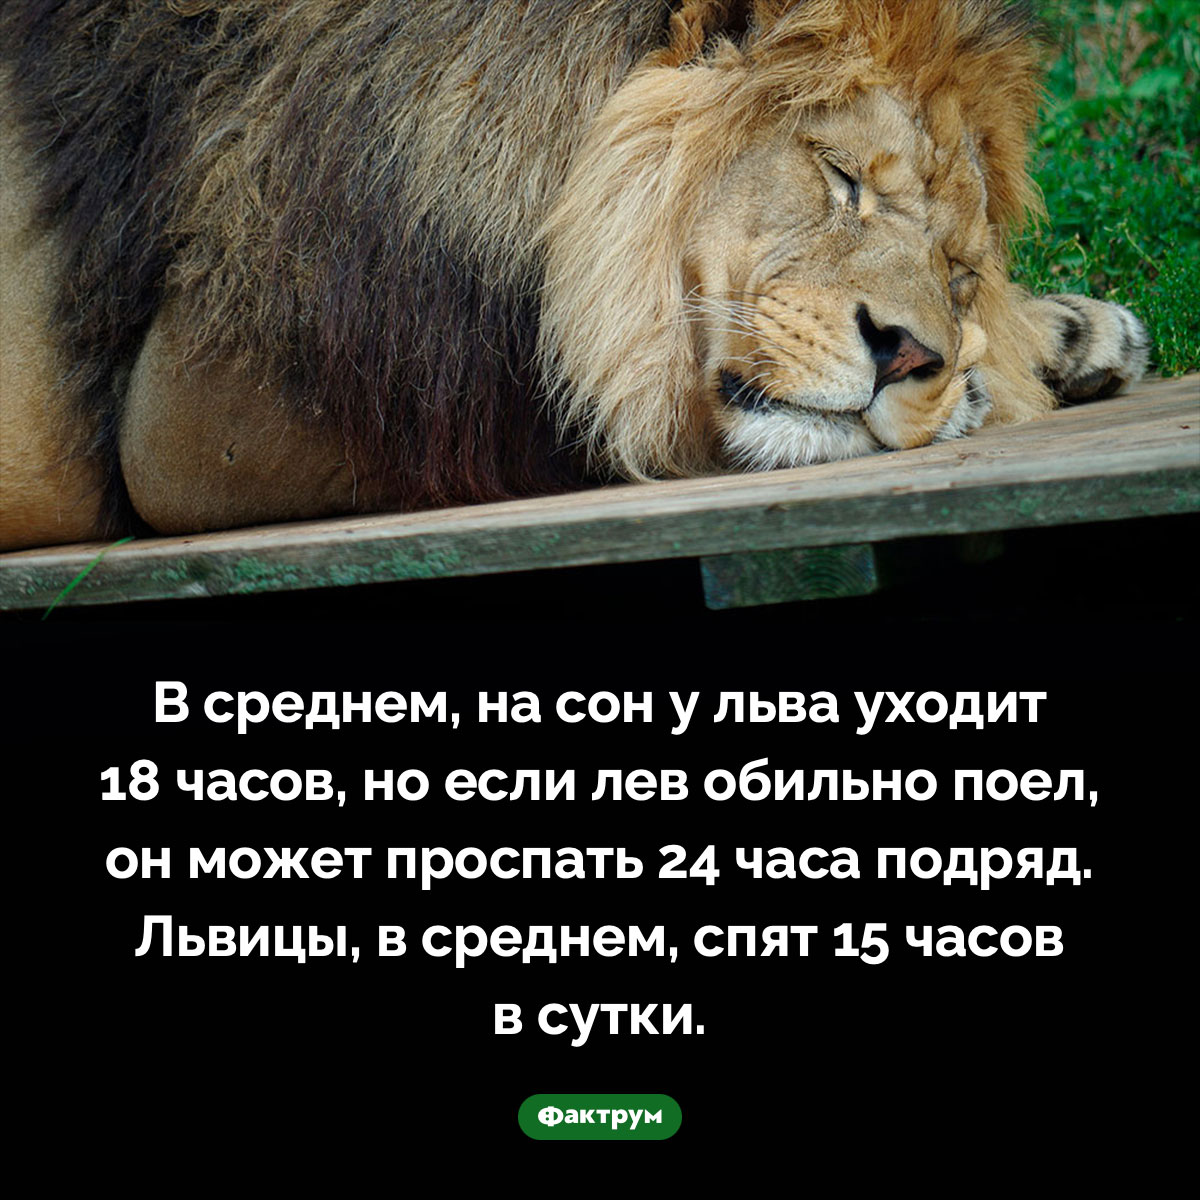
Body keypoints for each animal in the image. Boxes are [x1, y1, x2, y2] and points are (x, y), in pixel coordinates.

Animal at [0, 0, 1149, 551]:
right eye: (838, 177)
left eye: (954, 271)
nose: (909, 354)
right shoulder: (196, 419)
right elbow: (601, 397)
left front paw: (1060, 338)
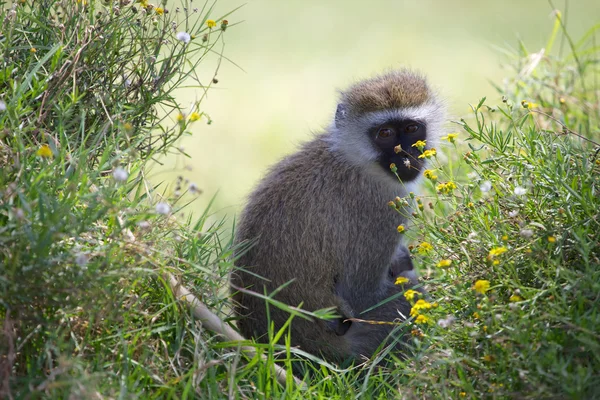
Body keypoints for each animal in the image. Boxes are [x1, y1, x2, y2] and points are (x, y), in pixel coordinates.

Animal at [230, 69, 446, 362]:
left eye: (412, 129)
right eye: (385, 133)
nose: (406, 157)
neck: (355, 161)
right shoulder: (380, 208)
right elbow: (360, 295)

§ TASK DIRECTIONS: Excluding the images, copy all of the material above verbatim.

§ WRITTEN REPLY:
Body keypoints for each animal in the image. Boxes are [x1, y1, x2, y2] and points are (x, y), in pixel coordinates.

Animal at [0, 0, 1149, 551]:
right eye: (838, 177)
left eye: (954, 271)
nose: (909, 354)
right shoulder: (196, 419)
right elbow: (601, 397)
left front paw: (1060, 338)
Body keypoints for each animal in the image. Boxes are [x1, y1, x2, y2] and points are (x, y), in pixel coordinates.

Animal at [230, 69, 446, 362]:
left eye: (412, 129)
right eye: (385, 133)
nose: (406, 157)
neck: (355, 161)
right shoulder: (380, 208)
right elbow: (360, 295)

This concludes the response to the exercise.